Il ricordo di quel momento è rimasto anche in epoca storica, quando i romani eruditi indicavano con l’oscuro e simbolico termine di “Roma Quadrata” (probabilmente legato alla scienza augurale) quel piccolo spazio – ricompreso nel cuore di una metropoli di un milione di anime – in cui erano ricompresi i sacri luoghi della capanna di Faustolo, il fico Ruminalis (tra i cui rami si era arenata la culla degli infanti abbandonati nel fiume), il covile della lupa che aveva allattato i gemelli, l’abitazione del Flamine di Giove, le Curiae Veteres e quelle dei sacerdoti Salii.
L’atto fondativo di Romolo lega quindi la monarchia primigenia in un binomio perfetto tra potere regale e autorità sacerdotale, intesa come capacità augurale di leggere e interpretare il volere degli dèi. A loro, infatti, il primo re aveva rivolta un’invocazione mentre portava avanti la faticosa opera fondativa: Iuppiter, padre celeste, Mars pater, garante delle primavere sacre e infine Vesta mater, a cui era stato dedicato il primo fuoco dell’Urbe, acceso sull’altare posto sopra il mundus.
Tale schema verrà recuperato sette secoli dopo da Augusto, che in una profonda opera di riscoperta e valorizzazione del Mos Maiorum, letteralmente il costume degli antenati, legherà alla figura del detentore dell’imperium quella del pontifex maximus, unendo di nuovo il potere giuridico-politico-militare a quello sacrale nella figura del supremo reggitore dello Stato Romano.
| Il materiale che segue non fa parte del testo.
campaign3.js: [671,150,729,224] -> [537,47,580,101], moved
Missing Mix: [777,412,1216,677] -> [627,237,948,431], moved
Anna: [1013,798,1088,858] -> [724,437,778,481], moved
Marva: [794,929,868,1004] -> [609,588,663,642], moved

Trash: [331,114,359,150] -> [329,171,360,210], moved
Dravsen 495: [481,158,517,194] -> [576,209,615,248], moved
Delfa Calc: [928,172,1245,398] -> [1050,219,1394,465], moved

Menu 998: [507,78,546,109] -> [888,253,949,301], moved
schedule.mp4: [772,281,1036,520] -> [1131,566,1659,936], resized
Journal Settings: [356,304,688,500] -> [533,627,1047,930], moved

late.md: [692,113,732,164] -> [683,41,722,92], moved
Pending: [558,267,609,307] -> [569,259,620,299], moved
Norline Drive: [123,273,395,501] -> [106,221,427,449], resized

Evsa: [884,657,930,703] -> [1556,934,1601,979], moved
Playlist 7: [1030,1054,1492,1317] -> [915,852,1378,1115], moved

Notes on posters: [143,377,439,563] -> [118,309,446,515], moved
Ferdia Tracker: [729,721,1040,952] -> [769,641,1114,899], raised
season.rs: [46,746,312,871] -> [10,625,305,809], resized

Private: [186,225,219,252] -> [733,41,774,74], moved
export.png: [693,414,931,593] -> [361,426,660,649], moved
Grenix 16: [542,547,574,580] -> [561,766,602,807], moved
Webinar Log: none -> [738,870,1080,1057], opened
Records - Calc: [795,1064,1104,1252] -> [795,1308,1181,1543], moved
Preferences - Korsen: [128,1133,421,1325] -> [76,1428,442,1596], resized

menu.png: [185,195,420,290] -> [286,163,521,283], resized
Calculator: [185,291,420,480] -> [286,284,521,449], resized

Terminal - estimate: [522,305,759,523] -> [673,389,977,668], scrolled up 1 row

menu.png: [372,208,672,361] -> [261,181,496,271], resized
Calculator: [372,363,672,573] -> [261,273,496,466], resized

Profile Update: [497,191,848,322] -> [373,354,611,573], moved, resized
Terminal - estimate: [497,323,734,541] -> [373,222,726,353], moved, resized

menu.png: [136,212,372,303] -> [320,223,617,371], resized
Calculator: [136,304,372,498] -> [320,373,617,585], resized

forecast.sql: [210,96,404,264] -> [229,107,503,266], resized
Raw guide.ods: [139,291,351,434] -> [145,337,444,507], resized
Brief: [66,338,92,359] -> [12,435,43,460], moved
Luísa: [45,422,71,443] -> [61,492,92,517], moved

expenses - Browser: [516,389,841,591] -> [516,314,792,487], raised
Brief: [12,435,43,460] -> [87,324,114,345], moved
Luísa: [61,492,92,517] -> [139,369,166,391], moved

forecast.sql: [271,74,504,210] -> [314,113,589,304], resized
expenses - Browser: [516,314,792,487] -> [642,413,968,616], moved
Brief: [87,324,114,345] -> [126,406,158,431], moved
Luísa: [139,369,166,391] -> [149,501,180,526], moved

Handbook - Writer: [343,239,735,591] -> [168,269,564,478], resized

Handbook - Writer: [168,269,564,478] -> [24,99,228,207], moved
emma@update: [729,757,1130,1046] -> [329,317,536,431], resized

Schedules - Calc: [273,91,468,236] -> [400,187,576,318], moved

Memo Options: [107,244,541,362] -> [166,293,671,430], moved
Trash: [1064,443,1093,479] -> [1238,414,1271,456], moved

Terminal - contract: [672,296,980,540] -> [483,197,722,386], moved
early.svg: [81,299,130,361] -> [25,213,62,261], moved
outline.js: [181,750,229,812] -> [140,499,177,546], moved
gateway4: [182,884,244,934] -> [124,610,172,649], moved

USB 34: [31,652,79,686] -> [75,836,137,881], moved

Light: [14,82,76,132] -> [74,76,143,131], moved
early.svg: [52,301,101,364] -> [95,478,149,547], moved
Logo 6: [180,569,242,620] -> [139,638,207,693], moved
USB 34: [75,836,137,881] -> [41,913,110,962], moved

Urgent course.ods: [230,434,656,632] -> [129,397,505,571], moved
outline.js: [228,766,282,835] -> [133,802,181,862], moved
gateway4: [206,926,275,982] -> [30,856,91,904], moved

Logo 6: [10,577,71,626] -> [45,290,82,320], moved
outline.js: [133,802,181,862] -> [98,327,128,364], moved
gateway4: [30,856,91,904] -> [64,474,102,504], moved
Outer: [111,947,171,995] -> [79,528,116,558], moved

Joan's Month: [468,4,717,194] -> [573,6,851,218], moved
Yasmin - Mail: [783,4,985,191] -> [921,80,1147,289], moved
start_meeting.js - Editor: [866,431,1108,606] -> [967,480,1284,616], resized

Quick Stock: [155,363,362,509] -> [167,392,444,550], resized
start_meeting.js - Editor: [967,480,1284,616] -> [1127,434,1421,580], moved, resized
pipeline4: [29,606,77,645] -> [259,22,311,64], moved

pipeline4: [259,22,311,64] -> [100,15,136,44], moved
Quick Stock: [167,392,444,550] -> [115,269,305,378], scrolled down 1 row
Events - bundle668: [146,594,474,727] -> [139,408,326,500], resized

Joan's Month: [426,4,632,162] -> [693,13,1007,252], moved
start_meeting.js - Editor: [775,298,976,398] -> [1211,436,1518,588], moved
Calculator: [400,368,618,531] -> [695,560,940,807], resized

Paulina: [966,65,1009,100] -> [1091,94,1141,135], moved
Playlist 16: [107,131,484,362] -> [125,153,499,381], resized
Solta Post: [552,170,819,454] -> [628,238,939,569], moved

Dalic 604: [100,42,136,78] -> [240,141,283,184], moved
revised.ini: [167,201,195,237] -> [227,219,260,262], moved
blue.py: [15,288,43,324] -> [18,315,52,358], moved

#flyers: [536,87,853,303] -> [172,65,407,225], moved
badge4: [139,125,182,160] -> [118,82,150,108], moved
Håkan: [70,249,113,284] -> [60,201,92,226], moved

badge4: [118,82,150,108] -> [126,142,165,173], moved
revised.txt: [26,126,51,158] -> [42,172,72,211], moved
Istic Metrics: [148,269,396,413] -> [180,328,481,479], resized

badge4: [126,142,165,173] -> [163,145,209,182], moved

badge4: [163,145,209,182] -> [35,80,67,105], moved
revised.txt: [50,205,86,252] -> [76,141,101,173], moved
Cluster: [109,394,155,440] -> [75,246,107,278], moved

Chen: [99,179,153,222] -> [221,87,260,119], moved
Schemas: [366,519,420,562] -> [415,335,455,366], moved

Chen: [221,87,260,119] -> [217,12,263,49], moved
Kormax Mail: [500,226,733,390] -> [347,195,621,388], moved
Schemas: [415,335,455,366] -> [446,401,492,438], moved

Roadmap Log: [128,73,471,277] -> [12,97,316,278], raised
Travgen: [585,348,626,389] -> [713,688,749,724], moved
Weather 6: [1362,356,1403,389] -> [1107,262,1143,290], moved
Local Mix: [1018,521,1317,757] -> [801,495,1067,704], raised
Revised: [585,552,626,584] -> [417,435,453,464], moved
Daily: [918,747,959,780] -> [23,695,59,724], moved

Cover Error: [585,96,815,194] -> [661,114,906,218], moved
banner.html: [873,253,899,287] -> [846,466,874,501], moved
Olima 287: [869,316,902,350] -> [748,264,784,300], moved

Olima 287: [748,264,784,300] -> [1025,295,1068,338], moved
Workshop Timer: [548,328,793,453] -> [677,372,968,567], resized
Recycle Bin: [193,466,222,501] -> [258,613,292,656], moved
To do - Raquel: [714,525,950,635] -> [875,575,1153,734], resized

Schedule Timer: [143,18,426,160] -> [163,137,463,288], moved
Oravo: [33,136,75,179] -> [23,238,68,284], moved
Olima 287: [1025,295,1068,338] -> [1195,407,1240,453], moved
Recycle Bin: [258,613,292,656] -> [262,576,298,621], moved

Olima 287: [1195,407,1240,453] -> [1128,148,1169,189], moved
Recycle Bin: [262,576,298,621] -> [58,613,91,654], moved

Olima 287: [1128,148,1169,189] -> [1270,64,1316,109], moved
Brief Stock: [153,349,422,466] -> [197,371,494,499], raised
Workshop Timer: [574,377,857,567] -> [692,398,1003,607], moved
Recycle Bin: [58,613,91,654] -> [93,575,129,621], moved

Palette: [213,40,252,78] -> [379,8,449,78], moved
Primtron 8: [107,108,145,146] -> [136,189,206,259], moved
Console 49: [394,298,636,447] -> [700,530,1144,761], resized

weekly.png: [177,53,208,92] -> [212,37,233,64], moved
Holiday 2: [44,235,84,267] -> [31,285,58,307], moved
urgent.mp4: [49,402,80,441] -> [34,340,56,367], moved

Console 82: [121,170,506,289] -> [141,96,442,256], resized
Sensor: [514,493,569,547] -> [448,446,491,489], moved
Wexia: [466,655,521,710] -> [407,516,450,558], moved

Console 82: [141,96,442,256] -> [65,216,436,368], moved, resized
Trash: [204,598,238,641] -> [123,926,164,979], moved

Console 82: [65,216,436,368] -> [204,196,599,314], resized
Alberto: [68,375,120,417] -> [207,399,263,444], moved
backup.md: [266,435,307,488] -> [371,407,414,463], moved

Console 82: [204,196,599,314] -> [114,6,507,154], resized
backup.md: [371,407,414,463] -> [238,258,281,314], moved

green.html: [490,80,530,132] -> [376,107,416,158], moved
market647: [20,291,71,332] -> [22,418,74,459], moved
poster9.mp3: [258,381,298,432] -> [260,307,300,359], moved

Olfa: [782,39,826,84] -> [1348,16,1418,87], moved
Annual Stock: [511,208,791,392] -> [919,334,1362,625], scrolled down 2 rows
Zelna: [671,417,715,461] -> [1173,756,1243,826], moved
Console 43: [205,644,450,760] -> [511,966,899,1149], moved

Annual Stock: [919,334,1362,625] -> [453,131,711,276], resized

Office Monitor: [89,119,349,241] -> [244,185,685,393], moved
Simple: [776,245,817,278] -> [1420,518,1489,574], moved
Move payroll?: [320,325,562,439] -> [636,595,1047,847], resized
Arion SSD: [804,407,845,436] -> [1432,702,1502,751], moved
Significativo, in tal senso, che egli abbia operato affinché la sua casa privata sul Palatino si allargasse inglobando tutte le abitazioni private dei senatori, insistendo così da sola su tutta l’area che comprendeva l’antico pomerio romuleo, trasformandosi nel palazzo imperiale da cui i Cesari governarono l’Orbe fino alla caduta dell’Occidente.
Un ultimo elemento che voglio indagare in questa prima incursione nella Roma primitiva è il Lapis Niger. Scoperto da una serie di scavi del tardo XIX secolo condotti nell’area del Foro, a poca distanza dalla Curia Iulia, questa è un’area di marmo nero sotto la quale era posto un cippo in cui era presente una iscrizione religiosa in latino arcaico scritta con caratteri di derivazione greco-etrusca e andamento bustrofedico (alternativamente, da sinistra a destra e da destra a sinistra, come si muovono i buoi quando arano il campo) risalente alla metà del VI secolo a.C. che segnala un divieto di passaggio sull’area, pena la consacrazione agli dèi inferi. In pratica una vera e propria maledizione rivolta a chiunque avesse avuto l’ardire di violare quel sito ancestrale e misterioso.
Su questo luogo oscuro si lega la tradizione come luogo di sepoltura o di morte di Romolo. Questi, infatti, secondo alcuni “ascese” al cielo durante una notte di tempesta, trasformato in divinità, secondo altri venne assassinato dai senatori, irati con lui per il poco rispetto dimostrato verso il loro ruolo. Il Lapis Niger potrebbe essere stato eretto proprio ad indicare il passaggio più o meno violento del primo re dal mondo terreno a quello celeste.
Un altro segno tangibile in cui storia, leggenda e tradizione si fondono insieme nelle origini della Città Eterna.